04 October Friday

Party Congress To Endorse Commitment For Equal Citizenship

Web Desk (Kannur)Updated: Thursday Apr 7, 2022

Leaders, delegates and special invitees attending the inaugural function of the delegate session of 23rd CPI-M Party Congress in E K Nayanar Nagar, Kannur Photo\ P Dileepkumar

In the 23rd Party Congress, the CPI-M will renew its commitment to the anti-caste struggle. In the context of the Manuvadi moorings of the Hindutva ideology being pushed aggressively by the Sangh Parivar, backed by the power wielded by the Modi-RSS regime at the centre, it is worth looking at the way the early communists had also identified the caste system as an abomination to human rights and equal citizenship and an instrument of exploitation.

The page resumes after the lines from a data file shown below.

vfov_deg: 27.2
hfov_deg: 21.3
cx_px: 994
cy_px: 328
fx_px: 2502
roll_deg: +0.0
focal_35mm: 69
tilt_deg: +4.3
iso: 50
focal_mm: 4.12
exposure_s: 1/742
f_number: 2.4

The first comprehensive manifesto issued by the Communist Party in 1930 stated: "The CP of India fights for the complete abolition of slavery, caste system and caste inequality in all its forms (social, cultural etc). The CP of India fights for the complete and absolute equality of the working pariahs and all the toilers of our country."

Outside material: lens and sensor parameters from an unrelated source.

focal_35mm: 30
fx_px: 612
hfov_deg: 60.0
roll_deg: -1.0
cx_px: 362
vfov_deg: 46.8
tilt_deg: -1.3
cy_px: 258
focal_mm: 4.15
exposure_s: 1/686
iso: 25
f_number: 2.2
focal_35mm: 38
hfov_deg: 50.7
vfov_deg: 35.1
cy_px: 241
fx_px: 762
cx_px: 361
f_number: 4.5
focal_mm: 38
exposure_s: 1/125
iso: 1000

In the decades following the adoption of 1930 Plan, Communist party leaders led struggles against untouchability, forced segregation and anti- Dalit practices. Leaders like the founding General Secretary P Sundarayya, E M S and A K G, led huge struggles against untouchability and for social reform.

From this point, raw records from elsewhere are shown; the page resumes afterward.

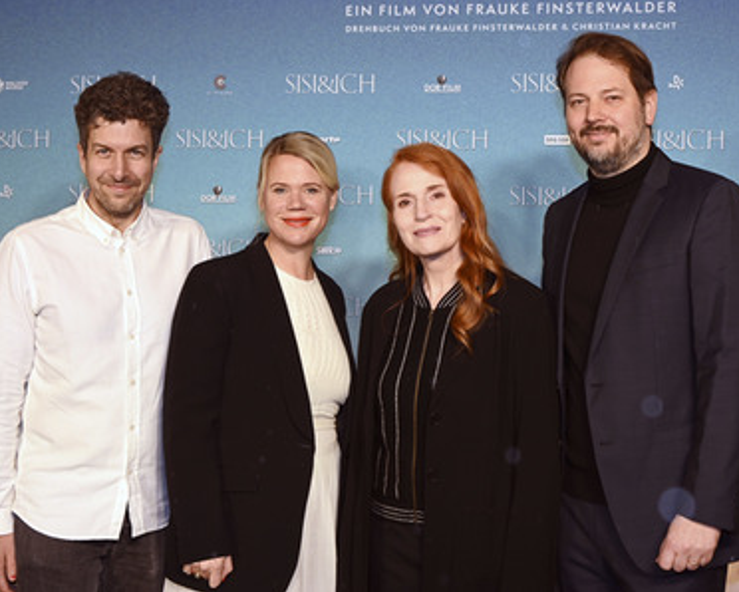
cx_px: 369
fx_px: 1094
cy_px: 296
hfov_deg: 37.3
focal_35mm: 50
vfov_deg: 30.3
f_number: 5.3
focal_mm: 44
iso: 1000
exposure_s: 1/125
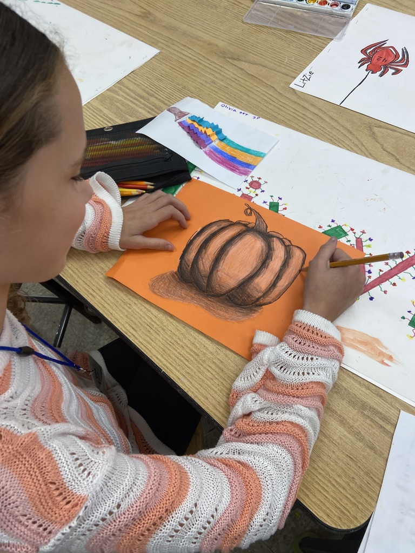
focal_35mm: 26
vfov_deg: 67.3
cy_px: 276
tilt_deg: -59.3
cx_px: 208
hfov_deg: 53.1
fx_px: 416
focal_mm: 4.25
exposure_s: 1/120
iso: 80
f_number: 1.8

What the RSS has worked for from its inception was a Manuvadi based Hindu identity keeping the caste system intact. While Dr. Ambedkar and the communists believed and fought for the abolition of the caste system, the Gandhians believed in reform and the Hindutvavadis like RSS felt that the caste system was necessary to hold Hindu society together. The caste system in India is embedded in society and production relations. As the productive forces developed into settled agriculture and the emergence of social surplus, they got ownership and control over the means of production.

The surplus and those who produced the surplus, is part of the development of studies of societies that we are all aware of. If after so many years, and more so as victims of neo- liberal economic policies, the majority of Dalits have been imprisoned at the bottom of the social and economic ladder, it is precisely because the caste system has been supported by the ruling classes, the bourgeoisie of modern India. The caste system has been co opted, adopted as an instrument for a more intensified extraction of surplus value produced by the army of Dalits and the more backward castes. It is, therefore, erroneous to see caste as only part of pre-capitalist relations. It was often said even within our movement that caste relations are part of feudal society. Implicit in this is the understanding that a modern bourgeois society will see caste disappear and class relations will predominate. But our experience itself shows this is an entirely wrong understanding.

History has shown us the limitations of social reform movements which looked only at caste based oppressions without looking at class exploitation. We have also learned from our own experiences that building class struggles without a social consciousness about the way caste oppression and exploitation operates, weakens the class struggle itself. It makes invisible the world of one big section of the proletariat which suffers the double exploitation and oppression because she belongs to a Dalit community. The only way forward is to build a combination of class struggle and anti- caste struggle and for the rights of dalits.

Let us pledge on the occasion of the 23rd party Congress, 92 years after the adoption of the 1930 Platform of Action, we will redeem the pledge to intensify the fight for the abolition of the hated caste system and all the forces that seek to perpetuate it.